15 September 2017

Getting Out There

In just over a month you, dear reader, will be able to buy a fresh copy of Starfall from the usual outlets. A paper and ink copy will be, I imagine, something of a rarity as the cost for dropping a paperback of this epic is pretty high. The e-book will be more reasonably charged at whatever you feel like giving me for it.

I have done something with Starfall that I have never done before. I sent copies out to reviewers. I haven't done this in the past because it hasn't been totally obvious who would be interested in reviewing my output. In the case of the three Chicago Shadows books they were super odd, police procedural? Horror? I still don't even really know.

Before that you'd have to go back in time over a decade to 2005 to my self-publishing debut, when I was new to Lulu and kindles were not a thing. So I would have had to buy and mail out individual copies of the books to get them reviewed. Back in those days I was vehemently anti e-book because Amazon hadn't made them so ridiculously easy to procure and acceptable to read.

I began writing Starfall in 2006, and it has been a source of long lament that the book I wrote for my wife has not seen the light of day for as long as we have been together (almost). When I think about it, though, what better time to put the book out than a time when I can email reviewers .epubs and .mobis, a time when digital collaboration has never been easier.

I got a couple of suggestions from a writing colleague and, once I had digested that list, I had the appetite to google for myself. I didn't have to google long before I found this immensely useful list of contacts. I worked through that too.

I do recall that back in the mists of time a writer would have to seek out obscure almanacs to get lists like that. Unsurprisingly the internet has changed the game. Good job too. Most authors are authors on the side, we don't have time to seek out, transcribe, and file any more. Much aside from anything else we have to maintain a public profile, however measly, and some of us have to typeset and publish our own books.

Not that it's all plain sailing. The problem with easy access to a resource (such as a reviewer) is probably often abused. I didn't just bang out fifty identical emails with e-books attached and spam the entire bunch of reviewers, no, not at all. I asked each one that I submitted to whether they had the time and capacity for another needy book baby.

Also, I didn't automatically submit to a reviewer just because they exist. In each case I tried to seek out a review policy to see if I failed the reviewer's requirements, which I did on occasion. I also didn't try to contact people who were not easily contactable. If I didn't know how rude a lot of authors are about getting their work out there I'd wonder how reviewers with no obvious inbox got books to review. Obviously, they may also not do reviews via request.

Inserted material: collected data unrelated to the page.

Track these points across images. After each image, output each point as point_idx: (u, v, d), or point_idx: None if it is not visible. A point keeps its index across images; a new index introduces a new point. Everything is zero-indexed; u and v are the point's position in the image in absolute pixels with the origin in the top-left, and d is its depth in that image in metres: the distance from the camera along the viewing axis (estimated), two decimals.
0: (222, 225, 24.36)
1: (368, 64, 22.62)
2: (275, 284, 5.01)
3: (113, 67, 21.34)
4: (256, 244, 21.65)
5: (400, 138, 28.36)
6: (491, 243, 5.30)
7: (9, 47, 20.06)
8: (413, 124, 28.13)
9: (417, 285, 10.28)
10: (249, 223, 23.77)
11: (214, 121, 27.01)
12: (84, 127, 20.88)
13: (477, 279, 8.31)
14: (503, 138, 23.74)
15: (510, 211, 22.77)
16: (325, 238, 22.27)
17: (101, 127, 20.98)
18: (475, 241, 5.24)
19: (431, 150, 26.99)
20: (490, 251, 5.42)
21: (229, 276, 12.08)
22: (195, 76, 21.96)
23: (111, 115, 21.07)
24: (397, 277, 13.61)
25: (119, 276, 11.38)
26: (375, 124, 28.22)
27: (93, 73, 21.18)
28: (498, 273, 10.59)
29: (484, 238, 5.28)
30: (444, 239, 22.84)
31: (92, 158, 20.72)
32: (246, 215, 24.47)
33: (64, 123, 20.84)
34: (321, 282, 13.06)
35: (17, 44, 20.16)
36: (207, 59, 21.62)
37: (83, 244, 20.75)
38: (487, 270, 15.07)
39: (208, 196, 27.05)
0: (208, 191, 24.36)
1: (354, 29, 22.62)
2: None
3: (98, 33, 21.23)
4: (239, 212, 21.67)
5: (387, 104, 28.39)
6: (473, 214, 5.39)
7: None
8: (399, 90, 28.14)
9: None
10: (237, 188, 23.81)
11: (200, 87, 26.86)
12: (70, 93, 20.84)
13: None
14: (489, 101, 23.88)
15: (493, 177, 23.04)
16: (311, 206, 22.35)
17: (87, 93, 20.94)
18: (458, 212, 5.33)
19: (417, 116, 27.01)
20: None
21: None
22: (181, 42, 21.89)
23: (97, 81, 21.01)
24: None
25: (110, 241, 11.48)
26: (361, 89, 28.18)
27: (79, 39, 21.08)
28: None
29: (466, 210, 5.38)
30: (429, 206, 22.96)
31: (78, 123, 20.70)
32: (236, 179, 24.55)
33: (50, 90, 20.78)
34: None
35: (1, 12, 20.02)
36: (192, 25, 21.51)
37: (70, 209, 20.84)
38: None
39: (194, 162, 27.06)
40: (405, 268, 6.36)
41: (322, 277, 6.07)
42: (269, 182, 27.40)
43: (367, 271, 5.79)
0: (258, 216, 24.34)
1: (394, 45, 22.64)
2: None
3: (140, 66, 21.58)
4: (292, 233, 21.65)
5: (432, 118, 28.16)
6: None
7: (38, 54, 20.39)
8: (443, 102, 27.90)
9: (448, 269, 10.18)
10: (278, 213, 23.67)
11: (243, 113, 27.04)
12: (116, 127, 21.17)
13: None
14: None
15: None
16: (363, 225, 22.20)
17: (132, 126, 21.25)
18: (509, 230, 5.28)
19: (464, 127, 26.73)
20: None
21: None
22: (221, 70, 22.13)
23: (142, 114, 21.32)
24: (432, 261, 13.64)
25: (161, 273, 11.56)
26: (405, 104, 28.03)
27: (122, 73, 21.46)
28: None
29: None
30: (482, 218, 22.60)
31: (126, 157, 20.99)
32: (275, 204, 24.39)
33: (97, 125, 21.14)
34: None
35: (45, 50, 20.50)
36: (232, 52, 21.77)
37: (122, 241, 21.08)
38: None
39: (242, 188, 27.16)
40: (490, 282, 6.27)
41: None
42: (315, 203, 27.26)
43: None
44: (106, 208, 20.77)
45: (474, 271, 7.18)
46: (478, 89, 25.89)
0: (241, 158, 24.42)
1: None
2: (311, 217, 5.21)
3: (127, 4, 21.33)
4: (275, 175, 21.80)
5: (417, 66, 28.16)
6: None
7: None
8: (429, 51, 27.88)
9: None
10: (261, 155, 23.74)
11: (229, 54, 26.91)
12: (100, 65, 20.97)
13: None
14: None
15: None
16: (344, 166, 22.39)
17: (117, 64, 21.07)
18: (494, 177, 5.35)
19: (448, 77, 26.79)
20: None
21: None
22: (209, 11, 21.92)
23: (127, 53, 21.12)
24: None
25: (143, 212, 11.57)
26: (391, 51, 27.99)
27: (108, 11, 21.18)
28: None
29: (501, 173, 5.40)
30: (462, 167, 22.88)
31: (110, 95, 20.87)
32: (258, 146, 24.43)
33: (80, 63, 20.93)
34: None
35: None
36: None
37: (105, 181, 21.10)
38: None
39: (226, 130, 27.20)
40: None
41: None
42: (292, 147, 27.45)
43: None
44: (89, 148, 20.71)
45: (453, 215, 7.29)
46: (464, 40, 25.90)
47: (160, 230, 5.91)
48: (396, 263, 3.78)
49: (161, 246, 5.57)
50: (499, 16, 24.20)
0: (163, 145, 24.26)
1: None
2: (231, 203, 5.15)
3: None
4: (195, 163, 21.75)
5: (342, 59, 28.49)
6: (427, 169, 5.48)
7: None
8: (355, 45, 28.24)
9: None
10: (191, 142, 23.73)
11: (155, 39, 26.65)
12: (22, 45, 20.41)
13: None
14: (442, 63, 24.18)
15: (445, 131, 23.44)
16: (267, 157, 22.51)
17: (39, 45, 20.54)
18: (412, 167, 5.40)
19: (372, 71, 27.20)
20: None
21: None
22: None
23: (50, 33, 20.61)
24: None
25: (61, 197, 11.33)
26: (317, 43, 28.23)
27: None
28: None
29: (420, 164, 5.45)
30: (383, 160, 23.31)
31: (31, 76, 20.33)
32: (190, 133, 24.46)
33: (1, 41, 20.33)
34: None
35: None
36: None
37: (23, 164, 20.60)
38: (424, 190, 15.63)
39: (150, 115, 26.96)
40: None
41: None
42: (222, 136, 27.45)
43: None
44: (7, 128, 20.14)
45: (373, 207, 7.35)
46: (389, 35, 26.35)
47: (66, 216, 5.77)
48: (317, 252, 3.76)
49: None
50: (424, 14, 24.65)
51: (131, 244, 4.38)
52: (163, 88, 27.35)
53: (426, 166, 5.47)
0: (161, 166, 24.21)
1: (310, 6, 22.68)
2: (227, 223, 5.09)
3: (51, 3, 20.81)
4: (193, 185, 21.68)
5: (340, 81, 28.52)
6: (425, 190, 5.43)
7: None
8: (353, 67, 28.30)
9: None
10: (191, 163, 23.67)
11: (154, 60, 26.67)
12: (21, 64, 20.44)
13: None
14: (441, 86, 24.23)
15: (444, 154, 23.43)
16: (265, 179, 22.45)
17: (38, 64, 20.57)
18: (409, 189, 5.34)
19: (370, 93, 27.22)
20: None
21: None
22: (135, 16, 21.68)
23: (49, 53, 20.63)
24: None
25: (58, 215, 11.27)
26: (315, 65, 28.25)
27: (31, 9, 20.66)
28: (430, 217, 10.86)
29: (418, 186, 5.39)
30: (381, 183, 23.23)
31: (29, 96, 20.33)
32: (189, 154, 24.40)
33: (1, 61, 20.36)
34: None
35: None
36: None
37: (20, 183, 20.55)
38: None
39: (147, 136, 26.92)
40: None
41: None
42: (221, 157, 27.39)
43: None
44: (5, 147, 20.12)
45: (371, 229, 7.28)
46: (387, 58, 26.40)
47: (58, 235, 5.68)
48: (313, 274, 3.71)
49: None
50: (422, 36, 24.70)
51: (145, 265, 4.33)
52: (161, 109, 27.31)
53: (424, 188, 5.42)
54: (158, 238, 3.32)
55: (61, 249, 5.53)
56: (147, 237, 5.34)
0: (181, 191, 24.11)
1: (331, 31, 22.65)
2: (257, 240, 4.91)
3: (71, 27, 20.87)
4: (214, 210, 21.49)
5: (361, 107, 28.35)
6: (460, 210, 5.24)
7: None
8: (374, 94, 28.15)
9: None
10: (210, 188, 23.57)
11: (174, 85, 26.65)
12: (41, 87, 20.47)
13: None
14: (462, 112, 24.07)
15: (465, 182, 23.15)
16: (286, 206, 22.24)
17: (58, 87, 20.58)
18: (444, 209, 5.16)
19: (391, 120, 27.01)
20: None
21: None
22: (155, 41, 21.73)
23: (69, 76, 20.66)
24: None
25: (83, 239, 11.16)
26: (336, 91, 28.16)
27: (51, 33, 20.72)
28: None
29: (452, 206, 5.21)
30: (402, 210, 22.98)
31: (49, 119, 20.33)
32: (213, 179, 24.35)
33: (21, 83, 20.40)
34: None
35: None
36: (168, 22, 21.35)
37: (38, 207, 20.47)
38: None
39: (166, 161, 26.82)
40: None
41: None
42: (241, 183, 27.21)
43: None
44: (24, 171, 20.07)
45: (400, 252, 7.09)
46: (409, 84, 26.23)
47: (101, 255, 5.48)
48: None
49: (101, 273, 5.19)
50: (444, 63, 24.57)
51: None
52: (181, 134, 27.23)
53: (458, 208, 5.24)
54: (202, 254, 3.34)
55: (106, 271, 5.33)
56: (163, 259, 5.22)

As I wandered through this gallery of web pages, seeking out the method for getting in touch with the reviewers, I realised that we have come to an age when you should really take some control in the matter of how people access you, or at least the public you. Anyone who visits this blog has some access, but then anyone who visits any blog has some access to the person who runs the blog. I don't really think that's enough any more.

I really do love to collaborate on things, podcasts, story collections, guest posts, anything I have time for I will do at this moment. So I set up the You're Invited! page to let people know that I was open for business. Now I know that people have a way to get in touch with me if they do want me to be on a podcast, or to write a story, or anything else.

It's early days so no one's asked yet, but I have a little bit of confidence in the fact that I haven't missed opportunities now. That's what all this accessibility stuff comes down to, opportunities are rare, and you shouldn't be passing them over. If people find it utterly impossible to work out how to get in touch then that's what will happen, on the other hand you want to control the flow. Otherwise you will miss some things and those people who are really determined will just find some other communications channel, appropriate or not.